Aiaos boasts a wide range of cuisines, although fewer than on worlds with a wider climatic range.
Major Culinary Traditions
Other Cuisines
Halfling travelling bands have developed a rich fusion cuisine, adopting elements from everywhere they travel and swapping recipes with everyone they meet. The stockwains maintain stores of less perishable foods - potatoes, beets, rice and cereals (usually wheat, barley and rye,) dried fruit and tomatoes, oils, vinegars, dried herbs and spices, beer, wine and spirits - and they excel in foraging for and making good use of local meats, greens and fresh fruit and vegetables. The most famous elements of halfling cuisine are a range of breads and hearty stews, and breakfasts of cured meat and eggs, typically served fried.

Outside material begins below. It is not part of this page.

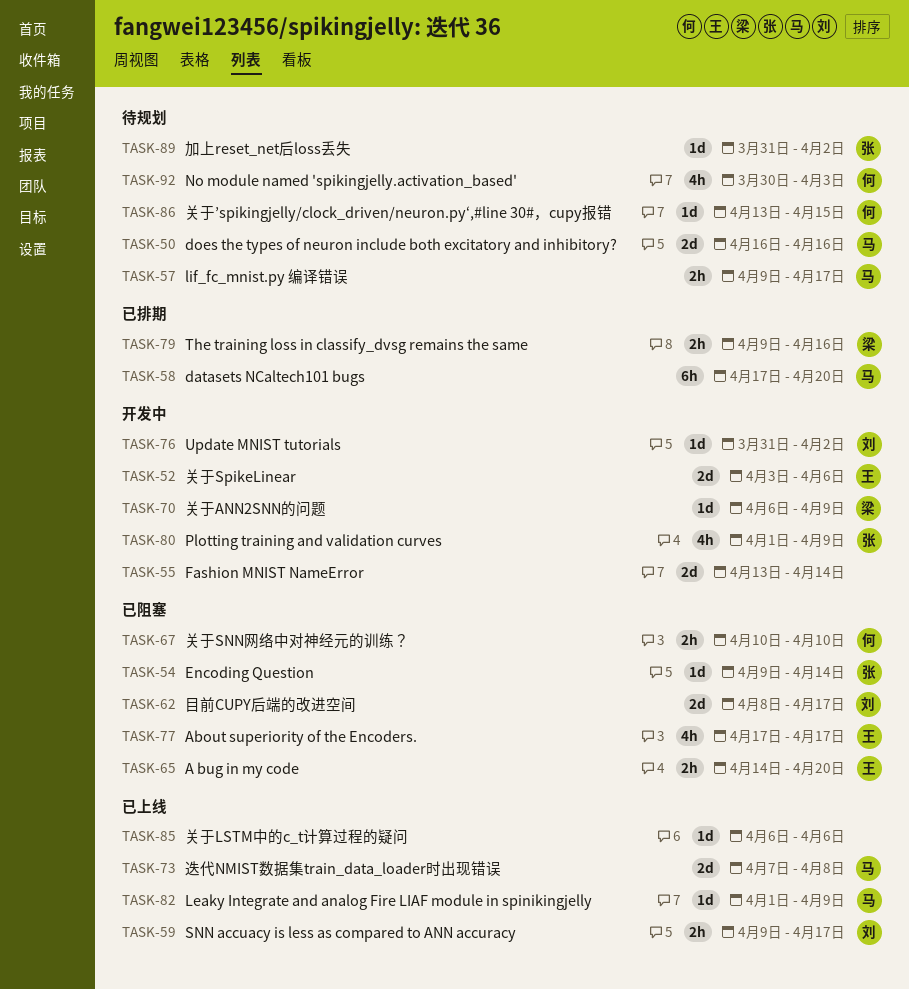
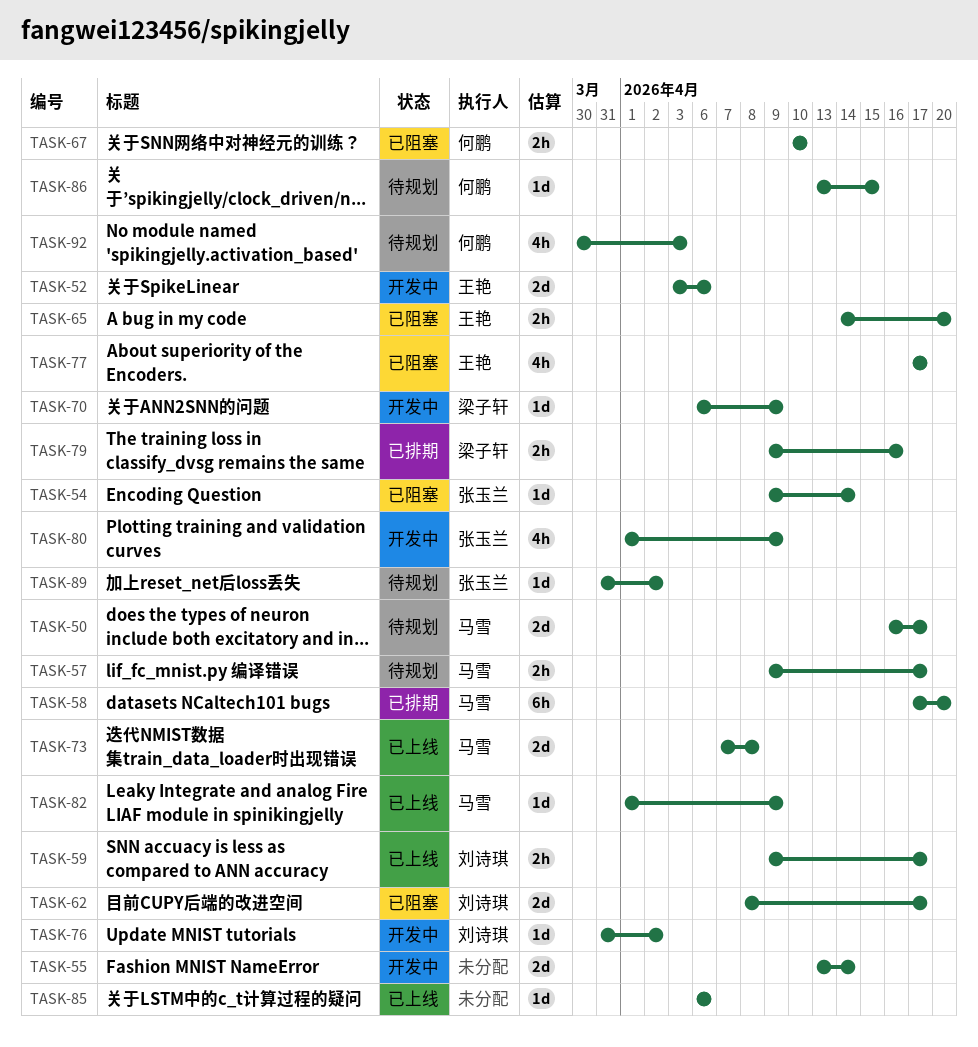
TASK-50, due: Apr 16 -> Apr 17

Scutora holts have a more insular and less inventive cuisine, designed mostly to provide for the scutors going through their skin-lives. Soy and algae grown on top of the holt are staples of this cuisine, with spices and herbs brought home by travellers supplying variation to a range of soups and broths. Local ingredients are sourced as the holt travels, and incorporated into the soups.
Seafolk have a rich tradition of cooking with fish and other seafood, seaweeds and other marine vegetation. Of necessity, most food is served raw and salty, and even those dishes that are cooked are usually simmered in brine. The surface areas of the Sea Kingdom cries often favour barbecue and skillet frying, almost out of a delight in the flames used and the caramelisation achieved.
Below the surface of
Aiaos lie the
Underhollows. In the absence of sunlight there are few green plants, and instead, those who dwell in the Underhollows use various species of darklight flora and mushrooms as their staples, with protein from burrowing rodents and giant insects and arachnids. The ash
Elves refine an idiosyncratic range of pungent spices from lichens, making their cuisine a rather acquired taste, while the deep dwarves prefer to let their food 'speak for itself.' Deep
Gnomes raise a subterranean strain of bee, and the dark, bitter-sweetness of 'deep honey' is ubiquitous in their cooking.